その指差された男子はダッシュでその場を後にした。これ村上副会長見たらキレるだろうなという廊下走りだった。
佐藤さんは志布志さんに近付いて、
「今の子が岩本って人だよね」
「そうだよ、サッカークラブがあって忙しいんだよ」
「サッカークラブ? サッカー部じゃなくて?」
「岩本くんはサッカークラブに所属していて。
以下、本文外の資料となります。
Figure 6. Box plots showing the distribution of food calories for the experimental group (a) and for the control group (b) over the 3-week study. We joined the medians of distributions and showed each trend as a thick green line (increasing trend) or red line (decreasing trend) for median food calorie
ちなみに私の弟がそこのジュニアユースに所属していて、試合も見たことあるんだ」
ジュニアユースとかサッカークラブとか、ということは結構強い、本気めのところでプレーしているということか。
俺はう~んと唸りながら、そのまま下校した。
今日は、佐藤さんは別の友達と一緒にどこかへ遊びに行ったらしい。
部屋に着いたところで、まっ、軽くオナニーするかと思って、適当な池橋栄子の動画を選んで、シコりだした。
今回はビーチを走っている王道のシーンにした。
綺麗な白い浜を前向きに走ったり、バック走する池橋栄子。当然胸は揺れている。
バック走している時、自分で何だかおかしくなって笑っている池橋栄子が可愛過ぎる。
そして分かる、こういう胸を揺らすところを見せるだけの行動がバカらしくなって笑ってしまうこと。
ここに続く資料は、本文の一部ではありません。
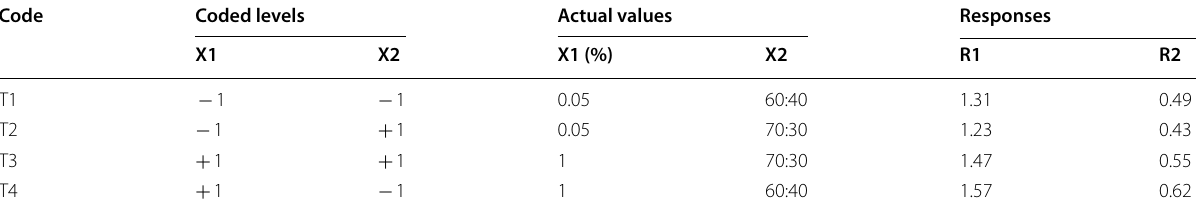
X1 -conc. of acetic acid (%); X2- mobile phase ratio, R1 -tailing factor, R2- peak width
その後、浜にうつ伏せになって、胸をちょっとした砂の山へ擦り付けるシーン。背筋を測る動作みたいな感じ。
何で胸に砂が付くとちょっとセクシーに映るんだろうか、アイドルビデオの七不思議の一つだな。
その胸に付いた砂を手で払ってはまた付けてを繰り返して、その度に揺れて、ダメだ、イクぅ……!
すぐにオナニー日記を送ったんだけども、既読も付かないということは、めっちゃ遊んでいるということだよな。
何か今回は男女で遊ぶっぽかったけども、どんな遊びするのかな、皆目見当が付かない。
男女か、佐藤さんも男子と一緒で……って、脳内の文法が何だか恋する男子みたいになっていることに気付き、そういうことじゃないと霧散させようとした。
というか俺、奴隷だし、俺奴隷だしって文章どうなの? って思うけども、実際そうだし。
何か暇だなぁ、もう一発シコるか、と思って、そのままビーチのシーンでもう一発軽く抜いて、またオナニー日記を追加しておいた。
ビーチのシーンは王道だけども最高峰だな、と思った時に、ある思考が始まった。